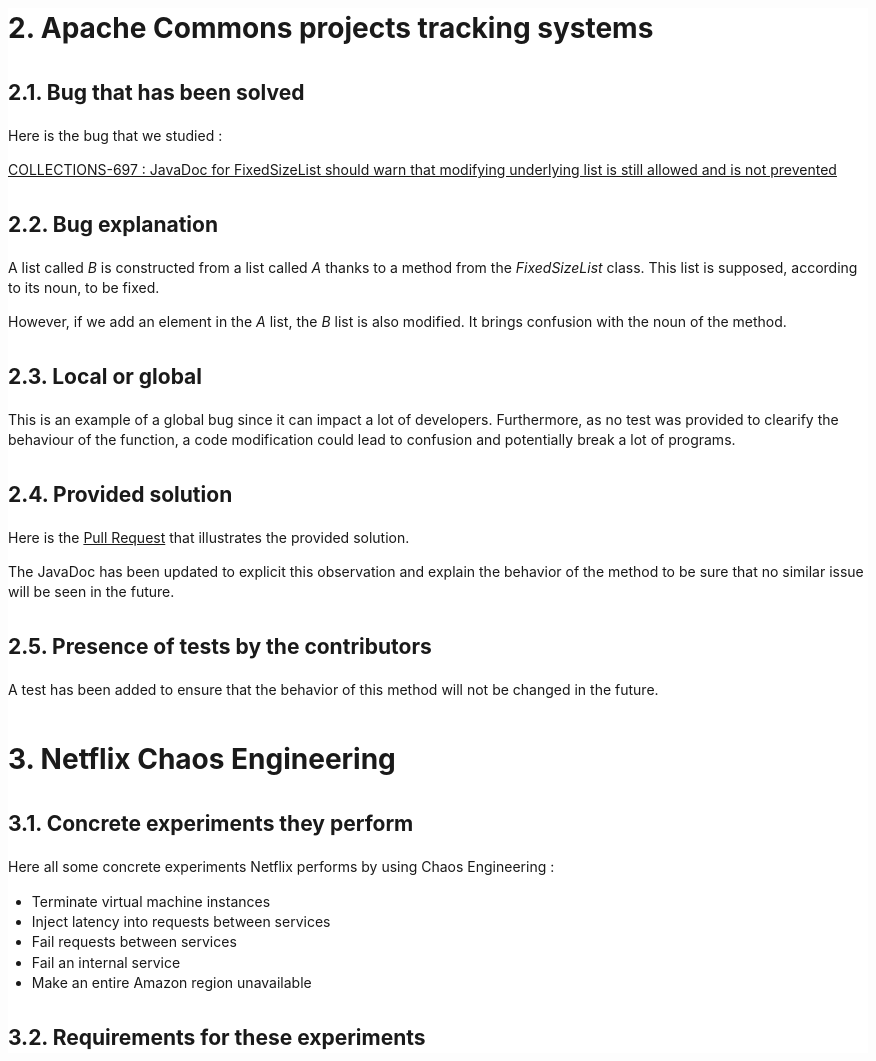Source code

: # 2. Apache Commons projects tracking systems

## 2.1. Bug that has been solved

Here is the bug that we studied : 

[COLLECTIONS-697 : JavaDoc for FixedSizeList should warn that modifying underlying list is still allowed and is not prevented](
https://issues.apache.org/jira/projects/COLLECTIONS/issues/COLLECTIONS-697?filter=doneissues)

## 2.2. Bug explanation

A list called _B_ is constructed from a list called _A_ thanks to a method from the _FixedSizeList_ class. This list is supposed, according to its noun, to be fixed. 

However, if we add an element in the _A_ list, the _B_ list is also modified. It brings confusion with the noun of the method.

## 2.3. Local or global 

This is an example of a global bug since it can impact a lot of developers. Furthermore, as no test was provided to clearify the behaviour of the function, a code modification could lead to confusion and potentially break a lot of programs.

## 2.4. Provided solution

Here is the [Pull Request](https://github.com/george-ranjan/commons-collections/pull/1) that illustrates the provided solution.

The JavaDoc has been updated to explicit this observation and explain the behavior of the method to be sure that no similar issue will be seen in the future. 

## 2.5. Presence of tests by the contributors

A test has been added to ensure that the behavior of this method will not be changed in the future.

# 3. Netflix Chaos Engineering

## 3.1. Concrete experiments they perform

Here all some concrete experiments Netflix performs by using Chaos Engineering :
- Terminate virtual machine instances
- Inject latency into requests between services
- Fail requests between services
- Fail an internal service
- Make an entire Amazon region unavailable

## 3.2. Requirements for these experiments

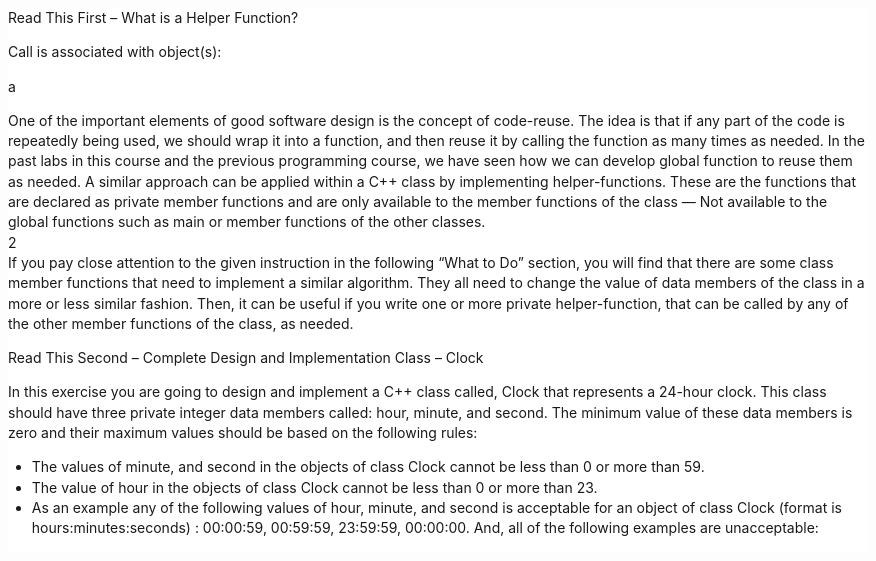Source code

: Read This First – What is a Helper Function?

</div>
<div class="column">
Call is associated with object(s):

a

</div>
</div>
<div class="layoutArea">
<div class="column">
One of the important elements of good software design is the concept of code-reuse. The idea is that if any part of the code is repeatedly being used, we should wrap it into a function, and then reuse it by calling the function as many times as needed. In the past labs in this course and the previous programming course, we have seen how we can develop global function to reuse them as needed. A similar approach can be applied within a C++ class by implementing helper-functions. These are the functions that are declared as private member functions and are only available to the member functions of the class — Not available to the global functions such as main or member functions of the other classes.

</div>
</div>
<div class="layoutArea">
<div class="column">
2

</div>
</div>
</div>
</div>
<div class="page" title="Page 3">
<div class="section">
<div class="layoutArea">
<div class="column">
If you pay close attention to the given instruction in the following “What to Do” section, you will find that there are some class member functions that need to implement a similar algorithm. They all need to change the value of data members of the class in a more or less similar fashion. Then, it can be useful if you write one or more private helper-function, that can be called by any of the other member functions of the class, as needed.

Read This Second – Complete Design and Implementation Class – Clock

In this exercise you are going to design and implement a C++ class called, Clock that represents a 24-hour clock. This class should have three private integer data members called: hour, minute, and second. The minimum value of these data members is zero and their maximum values should be based on the following rules:

<ul>
<li>The values of minute, and second in the objects of class Clock cannot be less than 0 or more than 59.</li>
<li>The value of hour in the objects of class Clock cannot be less than 0 or more than 23.</li>
<li>As an example any of the following values of hour, minute, and second is acceptable for an object of
class Clock (format is hours:minutes:seconds) : 00:00:59, 00:59:59, 23:59:59, 00:00:00. And, all of the following examples are unacceptable:
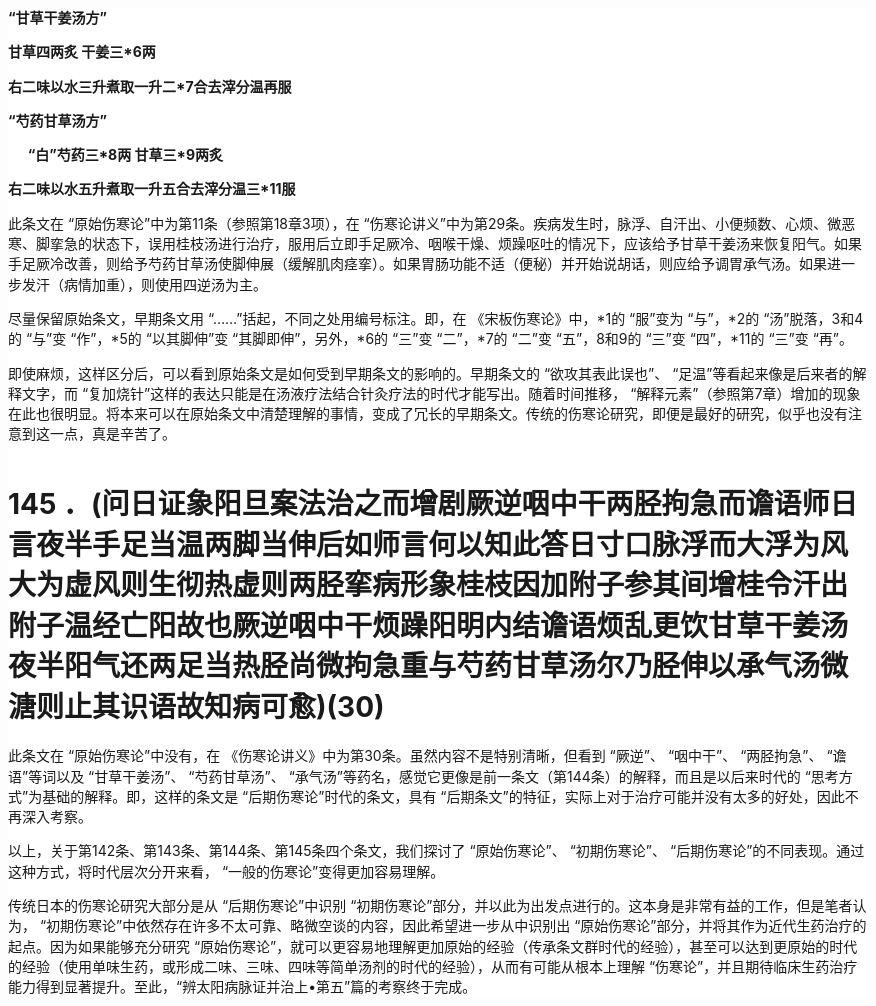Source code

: **“甘草干姜汤方”**

**甘草四两炙 干姜三\*6两**

**右二味以水三升煮取一升二\*7合去滓分温再服**

**“芍药甘草汤方”**

     **“白”芍药三\*8两 甘草三\*9两炙**

**右二味以水五升煮取一升五合去滓分温三\*11服**

此条文在 “原始伤寒论”中为第11条（参照第18章3项），在 “伤寒论讲义”中为第29条。疾病发生时，脉浮、自汗出、小便频数、心烦、微恶寒、脚挛急的状态下，误用桂枝汤进行治疗，服用后立即手足厥冷、咽喉干燥、烦躁呕吐的情况下，应该给予甘草干姜汤来恢复阳气。如果手足厥冷改善，则给予芍药甘草汤使脚伸展（缓解肌肉痉挛）。如果胃肠功能不适（便秘）并开始说胡话，则应给予调胃承气汤。如果进一步发汗（病情加重），则使用四逆汤为主。

尽量保留原始条文，早期条文用 “……”括起，不同之处用编号标注。即，在 《宋板伤寒论》中，\*1的 “服”变为 “与”，\*2的 “汤”脱落，3和4的 “与”变 “作”，\*5的 “以其脚伸”变 “其脚即伸”，另外，\*6的 “三”变 “二”，\*7的 “二”变 “五”，8和9的 “三”变 “四”，\*11的 “三”变 “再”。

即使麻烦，这样区分后，可以看到原始条文是如何受到早期条文的影响的。早期条文的 “欲攻其表此误也”、 “足温”等看起来像是后来者的解释文字，而 “复加烧针”这样的表达只能是在汤液疗法结合针灸疗法的时代才能写出。随着时间推移， “解释元素”（参照第7章）增加的现象在此也很明显。将本来可以在原始条文中清楚理解的事情，变成了冗长的早期条文。传统的伤寒论研究，即便是最好的研究，似乎也没有注意到这一点，真是辛苦了。

# **145 ．(问日证象阳旦案法治之而增剧厥逆咽中干两胫拘急而谵语师日言夜半手足当温两脚当伸后如师言何以知此答日寸口脉浮而大浮为风大为虚风则生彻热虚则两胫挛病形象桂枝因加附子参其间增桂令汗出附子温经亡阳故也厥逆咽中干烦躁阳明内结谵语烦乱更饮甘草干姜汤夜半阳气还两足当热胫尚微拘急重与芍药甘草汤尔乃胫伸以承气汤微溏则止其识语故知病可愈)(30)**

此条文在 “原始伤寒论”中没有，在 《伤寒论讲义》中为第30条。虽然内容不是特别清晰，但看到 “厥逆”、 “咽中干”、 “两胫拘急”、 “谵语”等词以及 “甘草干姜汤”、 “芍药甘草汤”、 “承气汤”等药名，感觉它更像是前一条文（第144条）的解释，而且是以后来时代的 “思考方式”为基础的解释。即，这样的条文是 “后期伤寒论”时代的条文，具有 “后期条文”的特征，实际上对于治疗可能并没有太多的好处，因此不再深入考察。

以上，关于第142条、第143条、第144条、第145条四个条文，我们探讨了 “原始伤寒论”、 “初期伤寒论”、 “后期伤寒论”的不同表现。通过这种方式，将时代层次分开来看， “一般的伤寒论”变得更加容易理解。

传统日本的伤寒论研究大部分是从 “后期伤寒论”中识别 “初期伤寒论”部分，并以此为出发点进行的。这本身是非常有益的工作，但是笔者认为， “初期伤寒论”中依然存在许多不太可靠、略微空谈的内容，因此希望进一步从中识别出 “原始伤寒论”部分，并将其作为近代生药治疗的起点。因为如果能够充分研究 “原始伤寒论”，就可以更容易地理解更加原始的经验（传承条文群时代的经验），甚至可以达到更原始的时代的经验（使用单味生药，或形成二味、三味、四味等简单汤剂的时代的经验），从而有可能从根本上理解 “伤寒论”，并且期待临床生药治疗能力得到显著提升。至此，“辨太阳病脉证并治上•第五”篇的考察终于完成。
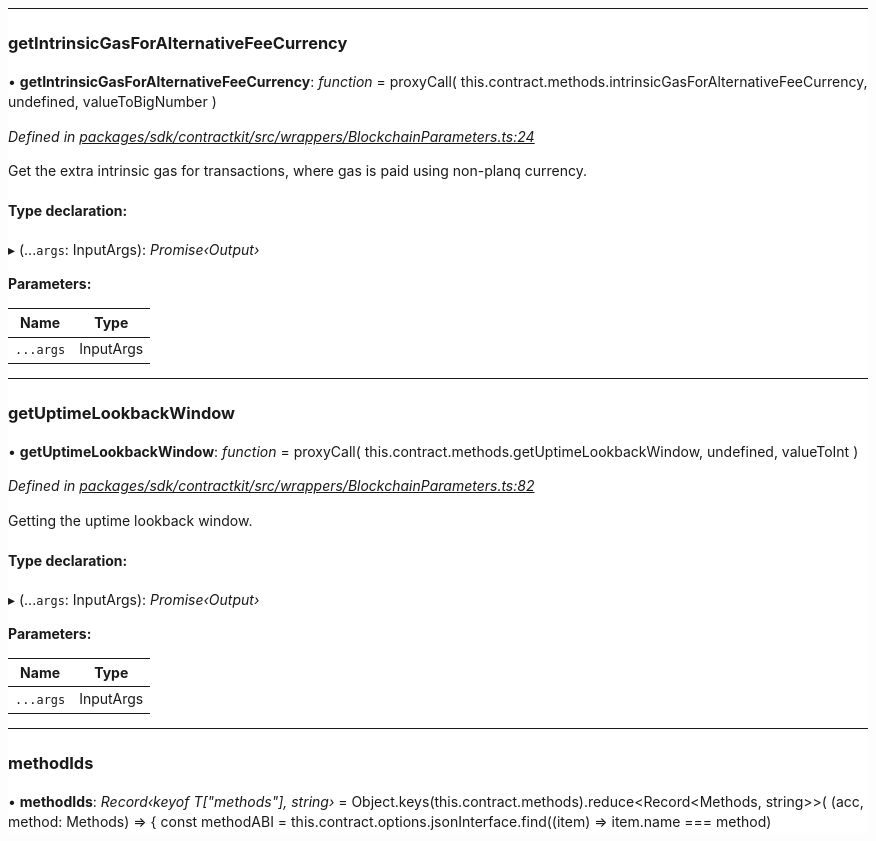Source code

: ___

###  getIntrinsicGasForAlternativeFeeCurrency

• **getIntrinsicGasForAlternativeFeeCurrency**: *function* = proxyCall(
    this.contract.methods.intrinsicGasForAlternativeFeeCurrency,
    undefined,
    valueToBigNumber
  )

*Defined in [packages/sdk/contractkit/src/wrappers/BlockchainParameters.ts:24](https://github.com/planq-network/planq-sdk/blob/master/packages/sdk/contractkit/src/wrappers/BlockchainParameters.ts#L24)*

Get the extra intrinsic gas for transactions, where gas is paid using non-planq currency.

#### Type declaration:

▸ (...`args`: InputArgs): *Promise‹Output›*

**Parameters:**

Name | Type |
------ | ------ |
`...args` | InputArgs |

___

###  getUptimeLookbackWindow

• **getUptimeLookbackWindow**: *function* = proxyCall(
    this.contract.methods.getUptimeLookbackWindow,
    undefined,
    valueToInt
  )

*Defined in [packages/sdk/contractkit/src/wrappers/BlockchainParameters.ts:82](https://github.com/planq-network/planq-sdk/blob/master/packages/sdk/contractkit/src/wrappers/BlockchainParameters.ts#L82)*

Getting the uptime lookback window.

#### Type declaration:

▸ (...`args`: InputArgs): *Promise‹Output›*

**Parameters:**

Name | Type |
------ | ------ |
`...args` | InputArgs |

___

###  methodIds

• **methodIds**: *Record‹keyof T["methods"], string›* = Object.keys(this.contract.methods).reduce<Record<Methods<T>, string>>(
    (acc, method: Methods<T>) => {
      const methodABI = this.contract.options.jsonInterface.find((item) => item.name === method)
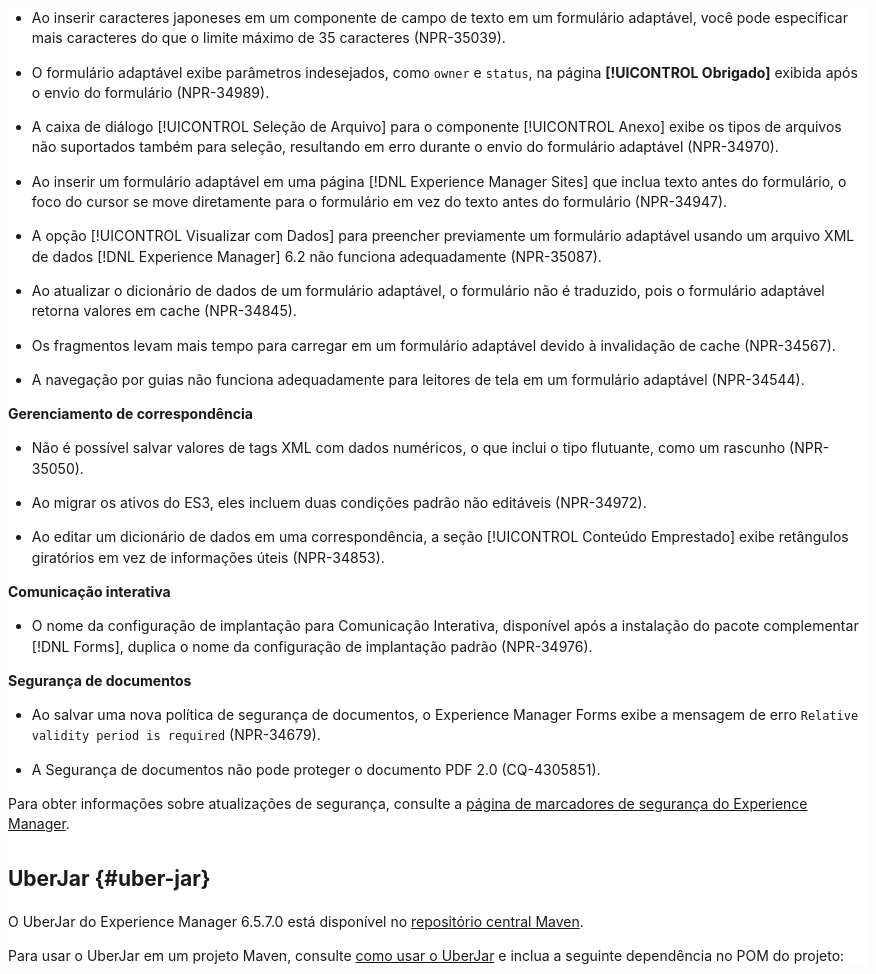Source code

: * Ao inserir caracteres japoneses em um componente de campo de texto em um formulário adaptável, você pode especificar mais caracteres do que o limite máximo de 35 caracteres (NPR-35039).

* O formulário adaptável exibe parâmetros indesejados, como `owner` e `status`, na página **[!UICONTROL Obrigado]** exibida após o envio do formulário (NPR-34989).

* A caixa de diálogo [!UICONTROL Seleção de Arquivo] para o componente [!UICONTROL Anexo] exibe os tipos de arquivos não suportados também para seleção, resultando em erro durante o envio do formulário adaptável (NPR-34970).

* Ao inserir um formulário adaptável em uma página [!DNL Experience Manager Sites] que inclua texto antes do formulário, o foco do cursor se move diretamente para o formulário em vez do texto antes do formulário (NPR-34947).

* A opção [!UICONTROL Visualizar com Dados] para preencher previamente um formulário adaptável usando um arquivo XML de dados [!DNL Experience Manager] 6.2 não funciona adequadamente (NPR-35087).

* Ao atualizar o dicionário de dados de um formulário adaptável, o formulário não é traduzido, pois o formulário adaptável retorna valores em cache (NPR-34845).

* Os fragmentos levam mais tempo para carregar em um formulário adaptável devido à invalidação de cache (NPR-34567).

* A navegação por guias não funciona adequadamente para leitores de tela em um formulário adaptável (NPR-34544).

**Gerenciamento de correspondência**

* Não é possível salvar valores de tags XML com dados numéricos, o que inclui o tipo flutuante, como um rascunho (NPR-35050).

* Ao migrar os ativos do ES3, eles incluem duas condições padrão não editáveis (NPR-34972).

* Ao editar um dicionário de dados em uma correspondência, a seção [!UICONTROL Conteúdo Emprestado] exibe retângulos giratórios em vez de informações úteis (NPR-34853).

**Comunicação interativa**

* O nome da configuração de implantação para Comunicação Interativa, disponível após a instalação do pacote complementar [!DNL Forms], duplica o nome da configuração de implantação padrão (NPR-34976).

**Segurança de documentos**

* Ao salvar uma nova política de segurança de documentos, o Experience Manager Forms exibe a mensagem de erro `Relative validity period is required` (NPR-34679).

* A Segurança de documentos não pode proteger o documento PDF 2.0 (CQ-4305851).

Para obter informações sobre atualizações de segurança, consulte a [página de marcadores de segurança do Experience Manager](https://helpx.adobe.com/br/security/products/experience-manager.html).

## UberJar {#uber-jar}

O UberJar do Experience Manager 6.5.7.0 está disponível no [repositório central Maven](https://repo.maven.apache.org/maven2/com/adobe/aem/uber-jar/6.5.7/).

Para usar o UberJar em um projeto Maven, consulte [como usar o UberJar](/help/sites-developing/ht-projects-maven.md) e inclua a seguinte dependência no POM do projeto:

Job: Counting only lines that hold the word "will", say how many there are in the listing above and add nothing.

Answer to the problem: 3